TO BE DONE: Copy these records again, switching "scientific name" to "binomial name" wherever it appears and changing nothing else. Leave out the pictures.

DATA SUPPLIED:
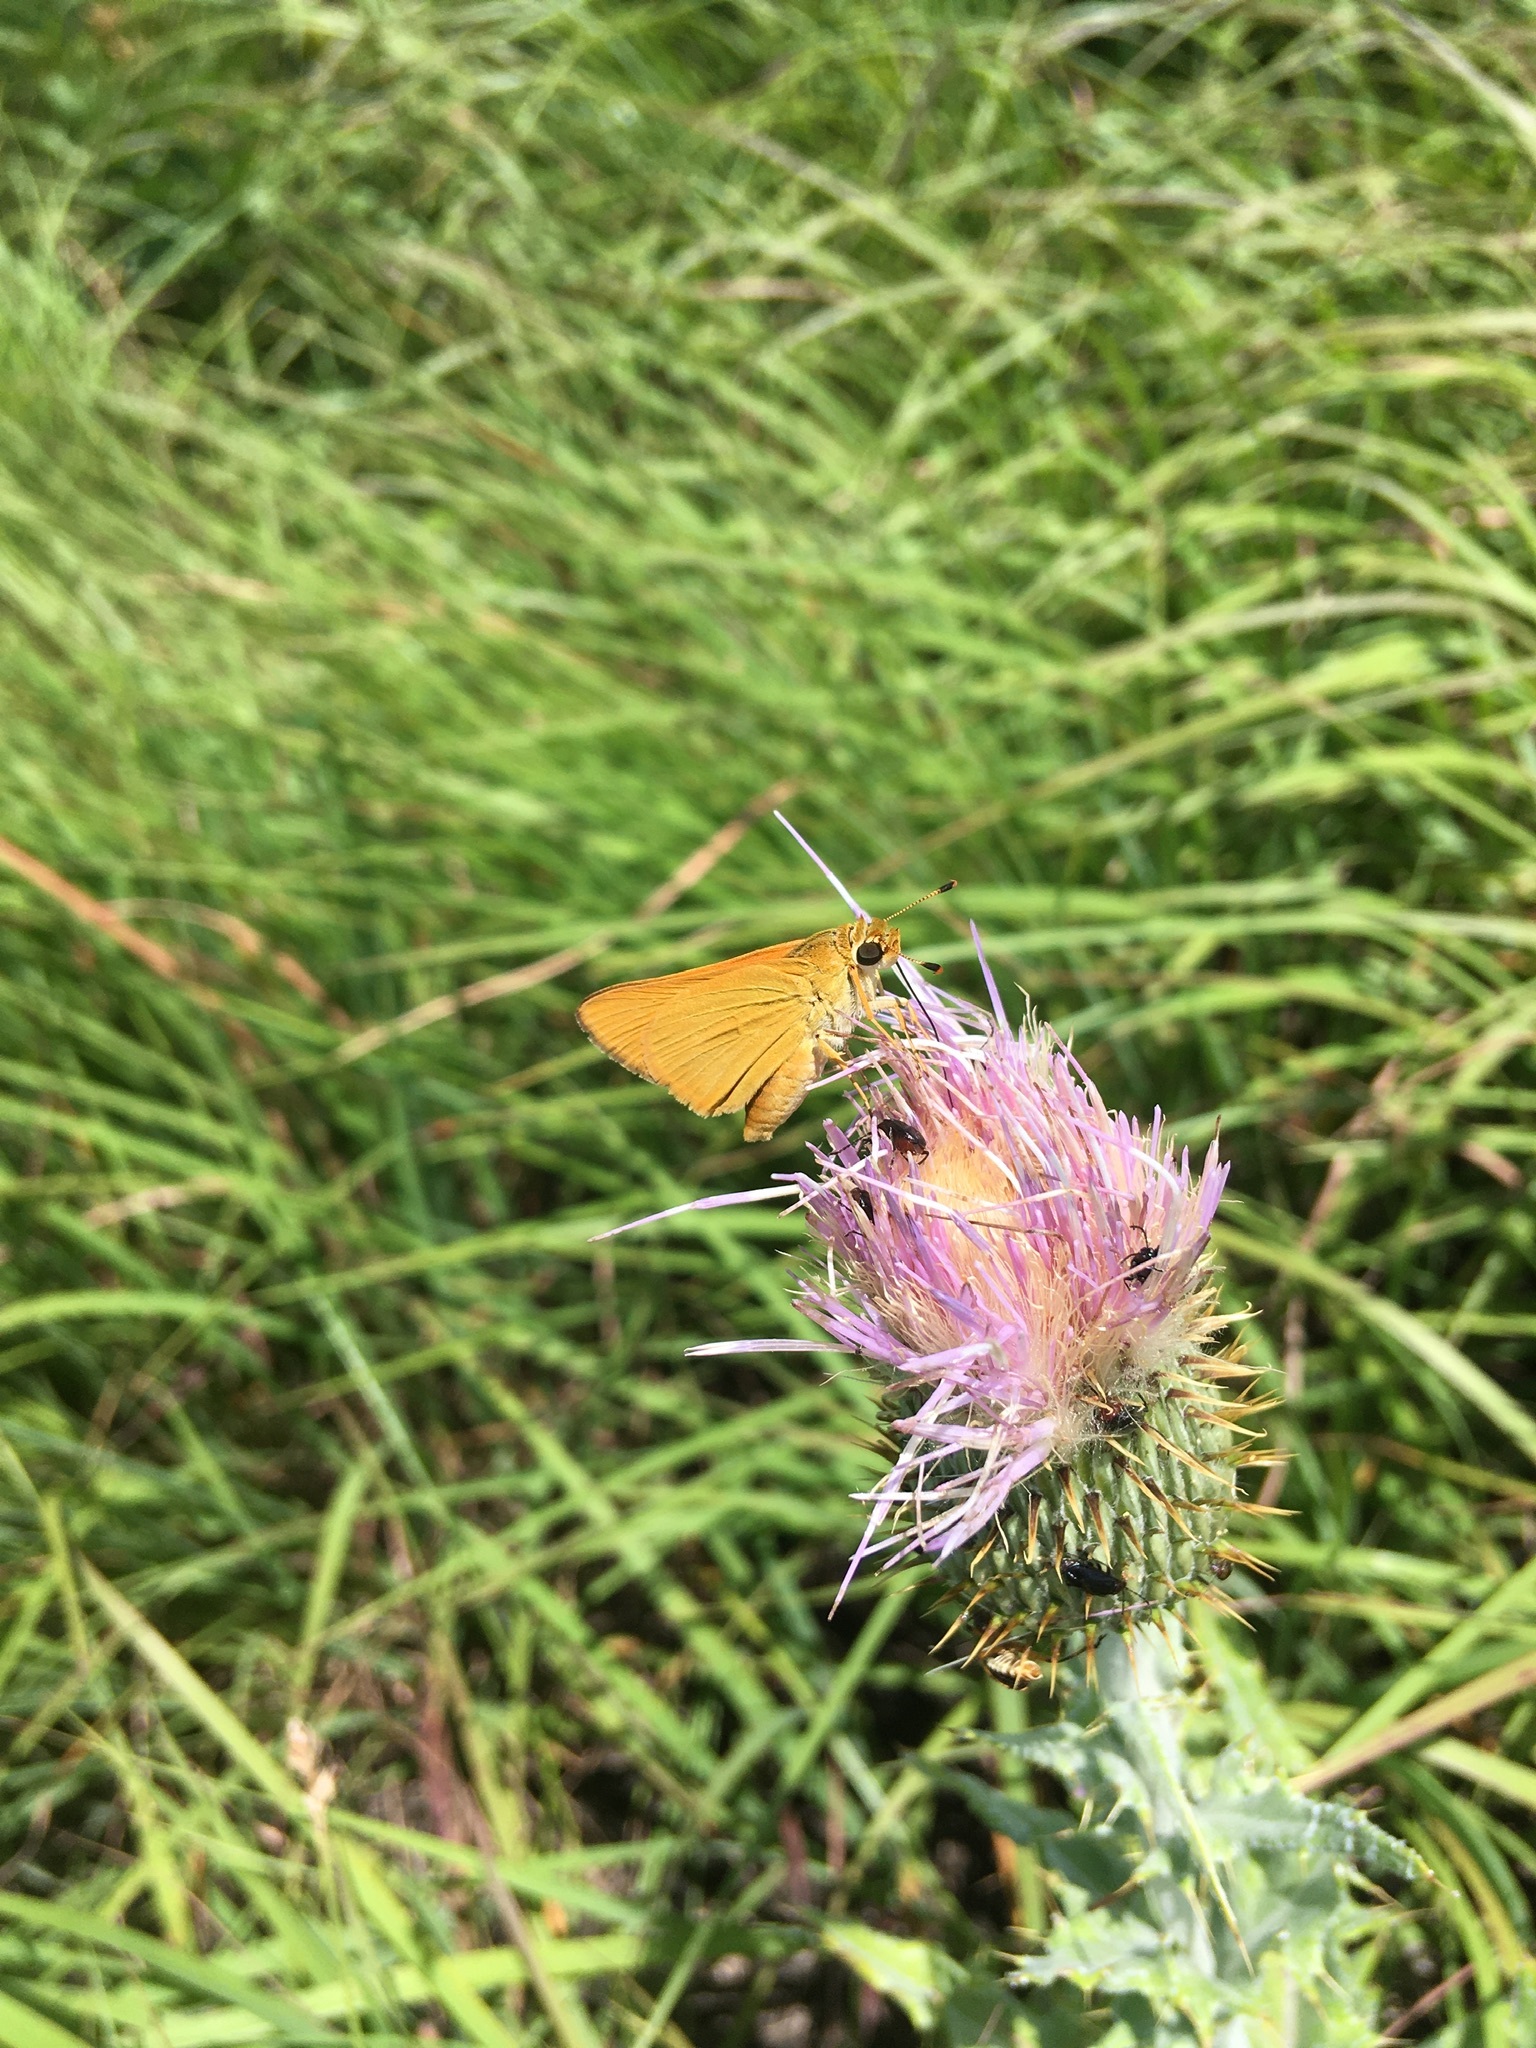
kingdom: Animalia
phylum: Arthropoda
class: Insecta
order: Lepidoptera
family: Hesperiidae
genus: Atrytone
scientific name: Atrytone delaware
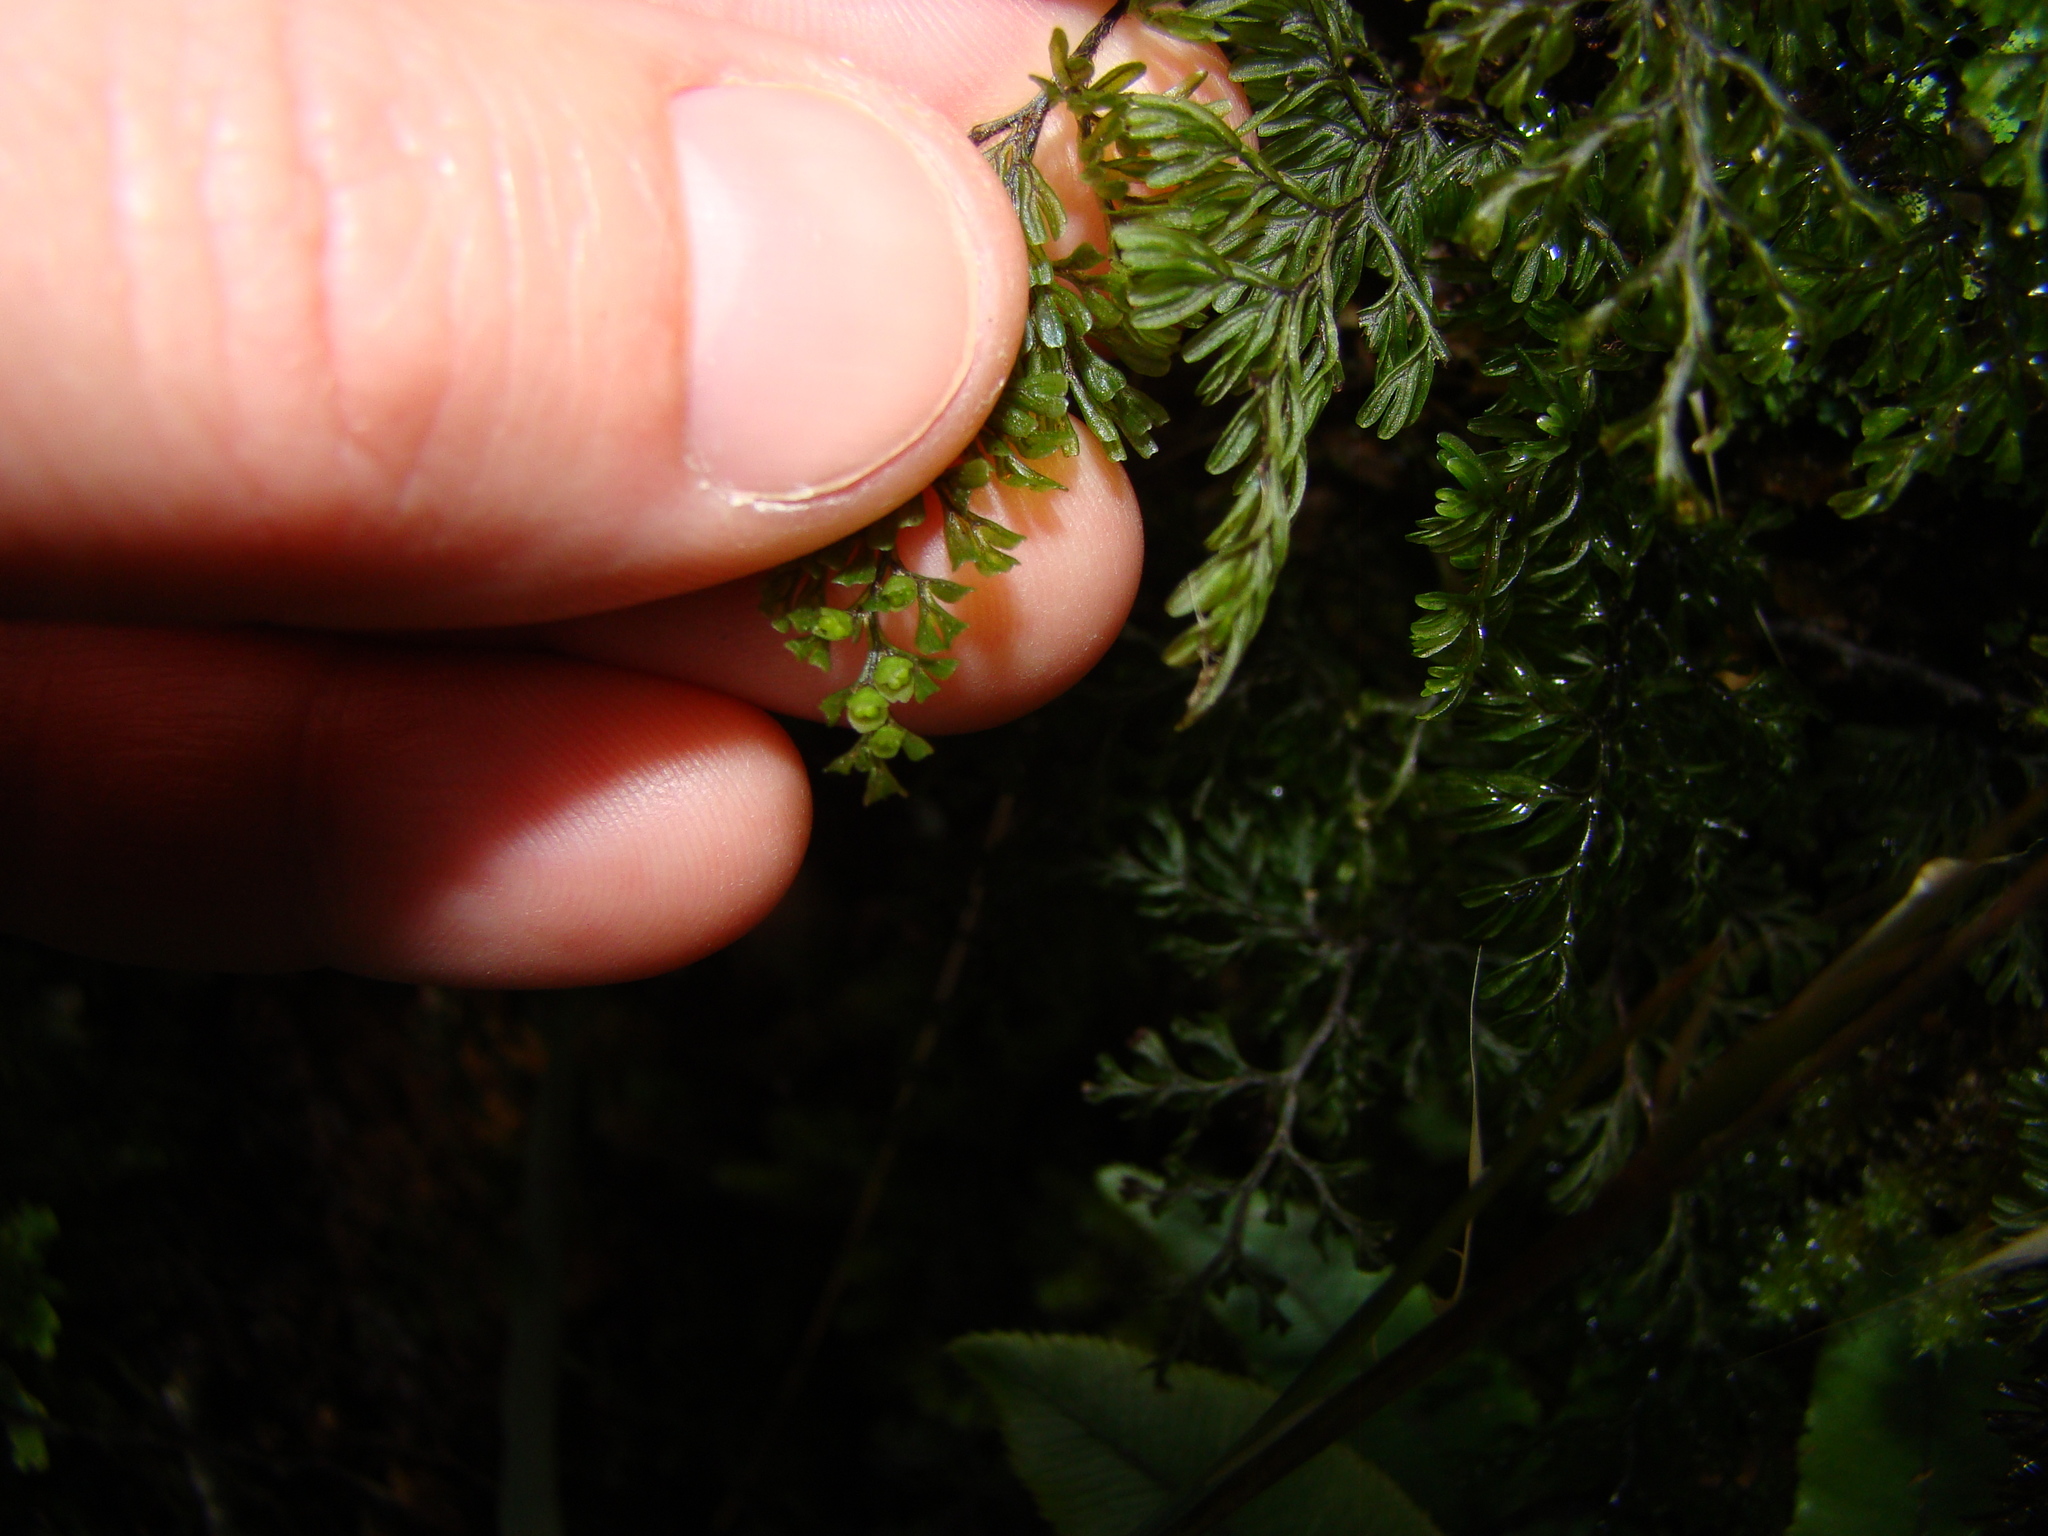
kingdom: Plantae
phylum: Tracheophyta
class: Polypodiopsida
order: Hymenophyllales
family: Hymenophyllaceae
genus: Hymenophyllum
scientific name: Hymenophyllum villosum
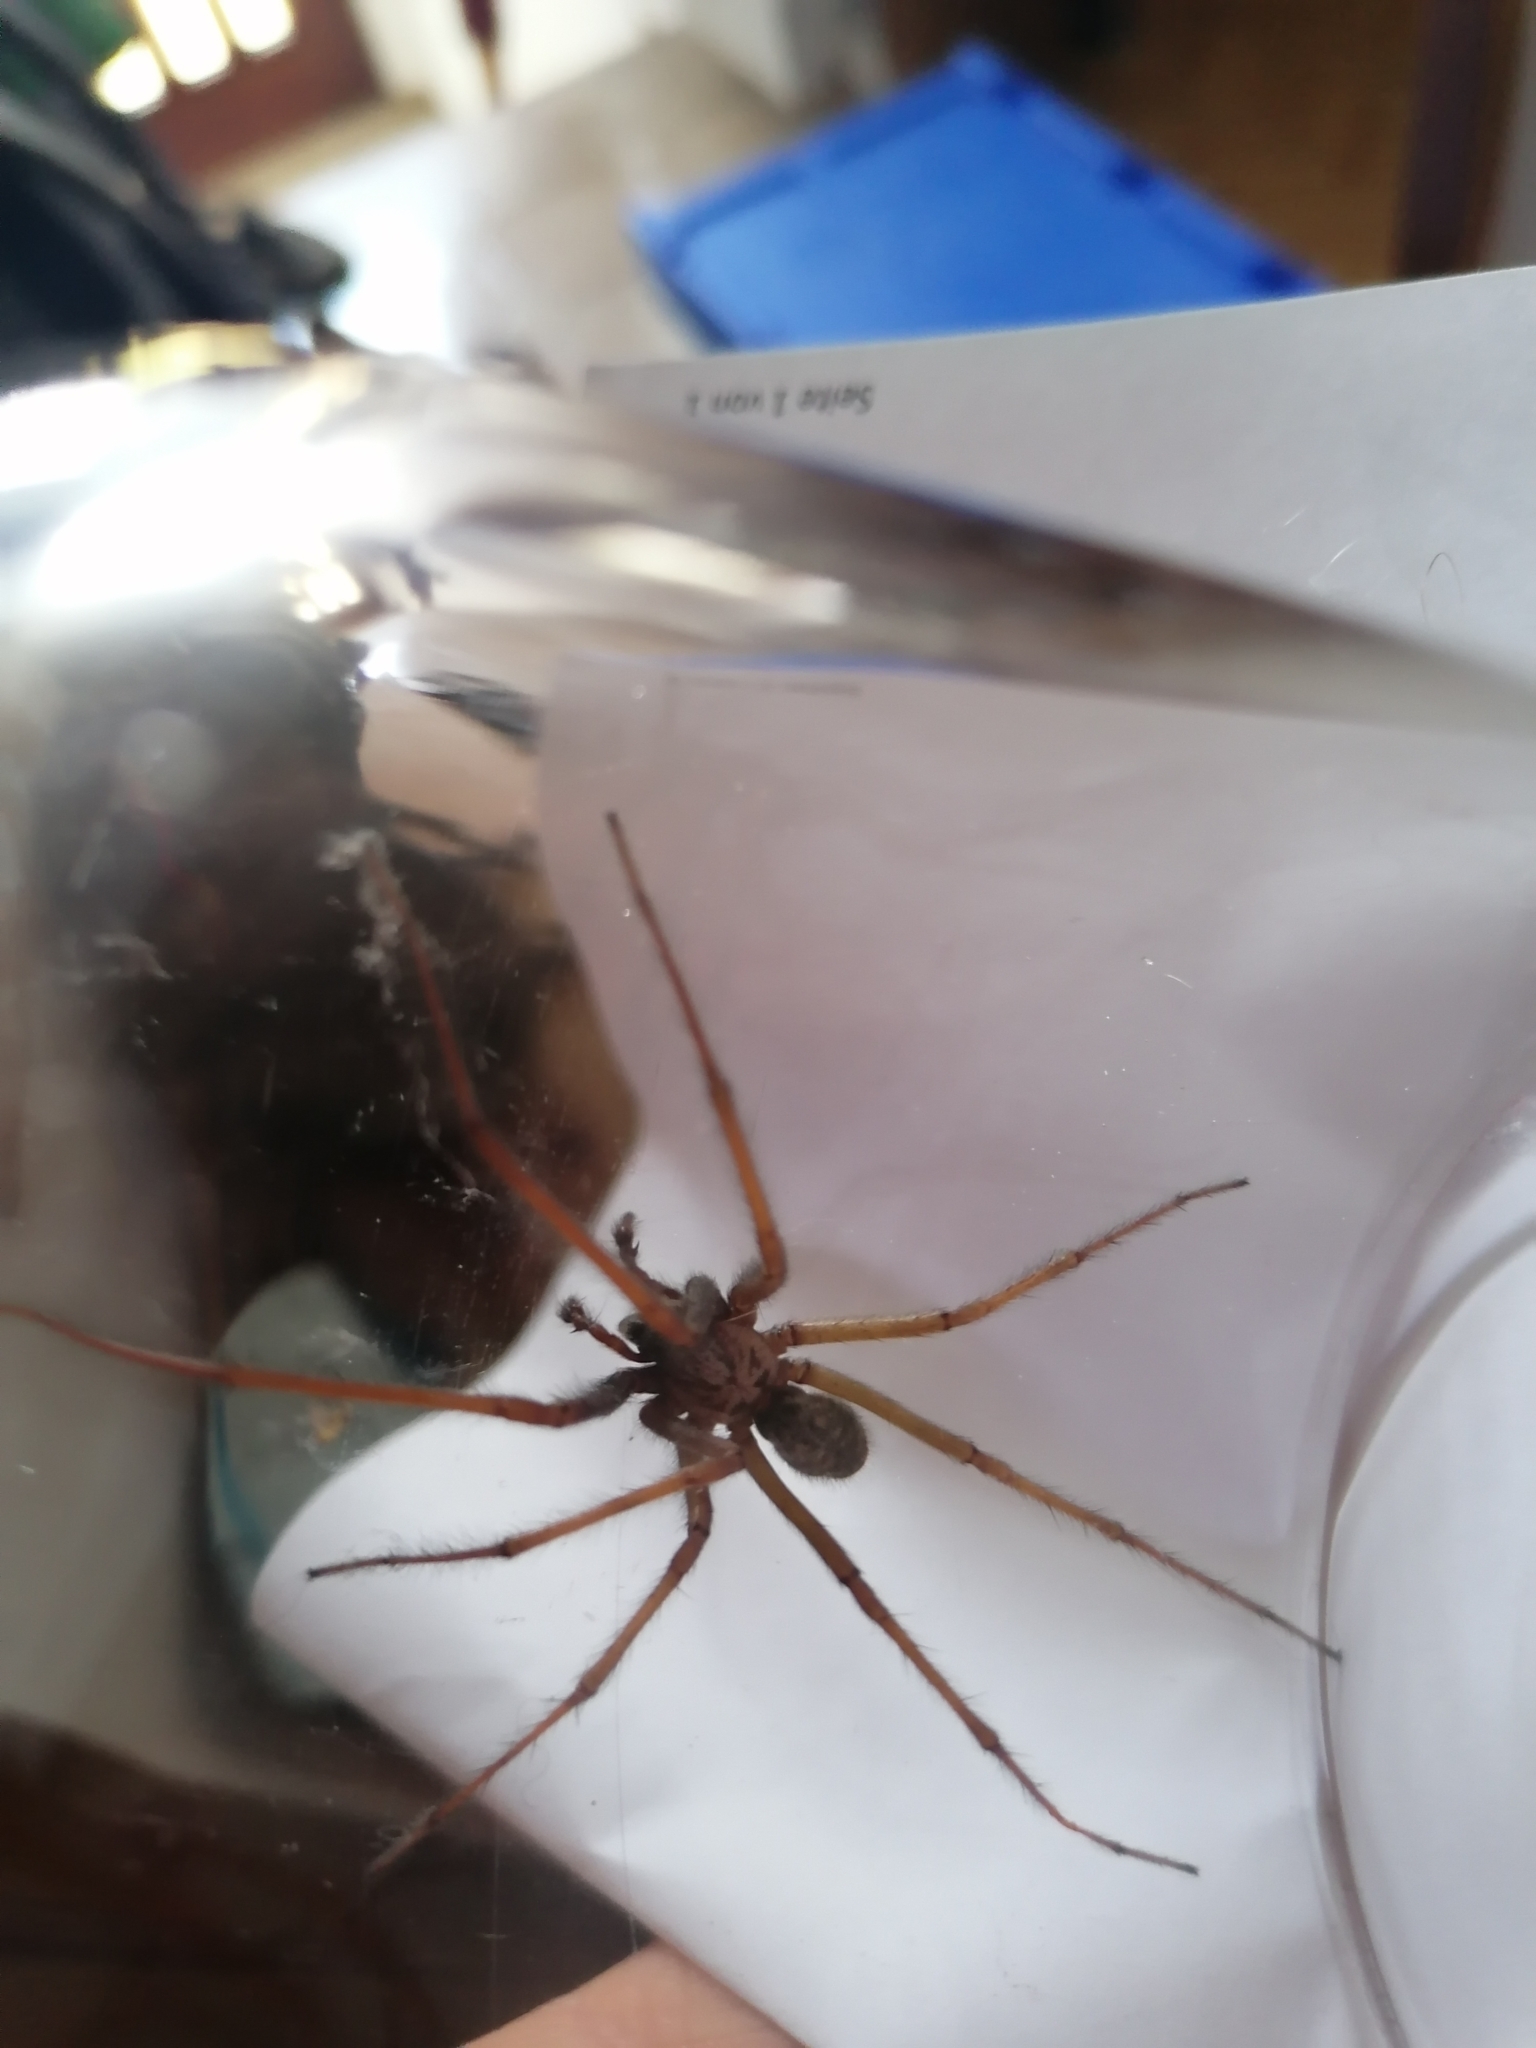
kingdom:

EXERCISE ANSWER:
kingdom: Animalia
phylum: Arthropoda
class: Insecta
order: Lepidoptera
family: Hesperiidae
genus: Atrytone
binomial name: Atrytone delaware
kingdom: Plantae
phylum: Tracheophyta
class: Polypodiopsida
order: Hymenophyllales
family: Hymenophyllaceae
genus: Hymenophyllum
binomial name: Hymenophyllum villosum
kingdom:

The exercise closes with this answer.